With two more liquefaction trains expected to ship out their first liquefied natural gas cargoes in the next few weeks and two other export facilities in the commissioning phase, EIA projects US LNG export capacity to reach 8.9bn cu feet per day by the end of next year.

That would make it the third largest in the world, behind Australia and Qatar.

At present, US LNG export capacity stands at 3.6bn cu feet a day and it is expected to end 2019 at 4.9bn cu feet per day as two new liquefaction units become operational.

Train 5 at Cheniere Energy’s Sabine Pass LNG export facility, which began producing in late October, and Train 1 at the company’s Corpus Christi facility, which began producing in mid-November, are set to become the latest in a wave of LNG export facilities in the United States, where current export capacity sits at 3.6bn cu feet per day.

As almost 41% of LNG cargoes from the US go to Asia and the Pacific, the increase in export capacity is likely to boost long-haul shipments and add to tonne miles.

New capacity

Meanwhile, first production from the Cameron LNG facility in Louisiana and at the Freeport LNG facility in Texas is expected in the first half of next year, with all three trains at Cameron and two trains at Freeport expected to be in full operation thereafter.

The second train at Corpus Christi LNG is also scheduled to be placed in service in the second quarter of 2019.

Shipments from the first of 10 trains at the Elba Island LNG facility near Savannah, is also expected early next year, with production from the remaining nine trains expected to begin sequentially through the rest of 2019.

The US began exporting LNG from the Lower 48 states in February 2016, when Sabine Pass shipped its first cargo. Dominion Energy’s Cove Point LNG facility in Maryland became the second LNG export facility in the United States when it exported its first cargo in March.

Four additional export terminals — Magnolia LNG, Delfin LNG, Lake Charles and Golden Pass — and the sixth train at Sabine Pass have been approved by both the Federal Energy Regulatory Commission and the US Department of Energy, and final investment decisions are expected in the coming months.

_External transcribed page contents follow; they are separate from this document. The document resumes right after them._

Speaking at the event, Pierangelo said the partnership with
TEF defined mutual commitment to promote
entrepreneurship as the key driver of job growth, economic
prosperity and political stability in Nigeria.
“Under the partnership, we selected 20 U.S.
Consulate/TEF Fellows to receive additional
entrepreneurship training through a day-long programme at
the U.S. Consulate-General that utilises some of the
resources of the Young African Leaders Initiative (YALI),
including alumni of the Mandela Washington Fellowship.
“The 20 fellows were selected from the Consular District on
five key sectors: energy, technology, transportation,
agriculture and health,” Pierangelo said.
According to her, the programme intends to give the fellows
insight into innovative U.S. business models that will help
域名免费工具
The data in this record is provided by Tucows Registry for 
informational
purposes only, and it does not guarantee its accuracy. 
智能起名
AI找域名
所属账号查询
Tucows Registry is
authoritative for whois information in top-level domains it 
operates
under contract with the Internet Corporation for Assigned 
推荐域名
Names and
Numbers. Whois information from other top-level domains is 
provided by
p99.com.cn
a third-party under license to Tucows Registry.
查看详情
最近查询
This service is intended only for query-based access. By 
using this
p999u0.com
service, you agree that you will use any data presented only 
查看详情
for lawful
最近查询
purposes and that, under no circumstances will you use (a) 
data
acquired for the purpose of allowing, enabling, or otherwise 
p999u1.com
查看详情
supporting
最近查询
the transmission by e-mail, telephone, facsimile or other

The growing LNG export capacity comes as the shale revolution continues to shake up oil and gas supply, enabling the US to pull away from the rest of the field as the world’s largest oil and gas producer.

“By 2025, nearly every fifth barrel of oil and every fourth cubic metre of gas in the world will come from the United States,” IEA said.

The US is forecast to contribute 40% of global natural gas production by 2025 and nearly 75% of oil growth in the next six years, driven mainly by unconventional onshore supplies, the IEA said in its World Energy Outlook 2018.